If Trump is going to be the nominee yet again, then he must get back to the issues that allowed him to defeat Hillary Clinton — issues that appealed to a wide swath of the American electorate, even though many understandably held their breath when voting for him.
With rumors of a third-party unity ticket run of disenfranchised moderate Republicans and Democrats with help from No Labels, a centrist political organization, moderates may flee from the GOP to find camaraderie elsewhere. Despite Democratic fears that No Labels may be a “spoiler” for Joe Biden’s second term, there is a much higher likelihood that anti-Trump Republicans will find solace by casting their ballots for fellow GOPers like Larry Hogan and Jon Huntsman Jr. than moderate Democrats turning their back on Biden.

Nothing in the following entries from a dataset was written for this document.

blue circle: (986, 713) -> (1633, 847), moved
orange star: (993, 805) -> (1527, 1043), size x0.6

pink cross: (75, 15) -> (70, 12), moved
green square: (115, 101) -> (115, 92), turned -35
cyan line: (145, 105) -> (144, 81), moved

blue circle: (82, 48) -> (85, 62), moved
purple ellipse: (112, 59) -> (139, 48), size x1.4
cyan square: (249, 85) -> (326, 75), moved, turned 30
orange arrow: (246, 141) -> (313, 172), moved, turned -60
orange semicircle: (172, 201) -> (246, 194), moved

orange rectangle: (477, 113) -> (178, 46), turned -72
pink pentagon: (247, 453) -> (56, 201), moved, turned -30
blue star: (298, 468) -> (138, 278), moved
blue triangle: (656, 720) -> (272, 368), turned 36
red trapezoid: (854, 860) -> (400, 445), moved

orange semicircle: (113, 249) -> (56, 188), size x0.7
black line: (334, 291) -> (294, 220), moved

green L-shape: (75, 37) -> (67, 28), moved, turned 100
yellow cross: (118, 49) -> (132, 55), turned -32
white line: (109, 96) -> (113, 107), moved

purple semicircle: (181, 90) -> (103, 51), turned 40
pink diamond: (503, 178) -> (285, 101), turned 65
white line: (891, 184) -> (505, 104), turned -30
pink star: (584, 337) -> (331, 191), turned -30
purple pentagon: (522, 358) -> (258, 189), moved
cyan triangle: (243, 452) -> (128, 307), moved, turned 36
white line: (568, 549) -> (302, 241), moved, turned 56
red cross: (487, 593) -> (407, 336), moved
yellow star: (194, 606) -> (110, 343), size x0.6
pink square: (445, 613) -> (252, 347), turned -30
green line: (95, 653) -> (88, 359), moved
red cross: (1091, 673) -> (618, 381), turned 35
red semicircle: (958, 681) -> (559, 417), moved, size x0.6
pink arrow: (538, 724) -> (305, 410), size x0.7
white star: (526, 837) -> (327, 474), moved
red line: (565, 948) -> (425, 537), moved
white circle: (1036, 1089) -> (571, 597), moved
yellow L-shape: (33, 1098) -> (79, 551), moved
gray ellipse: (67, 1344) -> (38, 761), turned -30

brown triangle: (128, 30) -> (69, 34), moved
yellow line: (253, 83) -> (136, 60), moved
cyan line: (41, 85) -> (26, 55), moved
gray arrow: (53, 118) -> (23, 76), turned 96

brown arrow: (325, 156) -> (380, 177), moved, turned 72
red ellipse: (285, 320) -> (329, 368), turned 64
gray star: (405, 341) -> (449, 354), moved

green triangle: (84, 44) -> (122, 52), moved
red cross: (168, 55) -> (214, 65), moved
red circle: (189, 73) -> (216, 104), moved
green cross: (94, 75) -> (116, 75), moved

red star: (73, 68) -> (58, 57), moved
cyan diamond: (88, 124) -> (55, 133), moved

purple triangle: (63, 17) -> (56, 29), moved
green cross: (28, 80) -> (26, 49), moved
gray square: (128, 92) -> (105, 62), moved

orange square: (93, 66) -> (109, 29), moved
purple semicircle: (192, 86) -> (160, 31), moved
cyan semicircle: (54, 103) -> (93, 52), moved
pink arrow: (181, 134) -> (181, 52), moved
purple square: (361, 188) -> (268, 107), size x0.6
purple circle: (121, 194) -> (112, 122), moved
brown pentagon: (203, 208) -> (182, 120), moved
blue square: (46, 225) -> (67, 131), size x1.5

Biden may be unpopular with only 40 percent of Americans approving of his time in office according to recent polls, but so is Trump, as the former President, who also lingers around 40 percent nationwide approval. Yet, Trump has proven more toxic than Biden, especially when viewing 2022 midterm results when prominent MAGA candidates failed to seize victory in winnable races against Biden’s allies.
While 2024 will undoubtedly see Trump attacking his political rivals in increasingly bizarre fashion and pandering to the party’s right, he should, if anything, mix that rhetoric with the issues mainstream policy-oriented voters care about: the economy, education, and foreign policy, especially against communist China. Instead, Trump and other GOP populist politicos are penning their own longest suicide notes in history and will meet a foreseeable defeat on all fronts come next November if they do not drastically change course.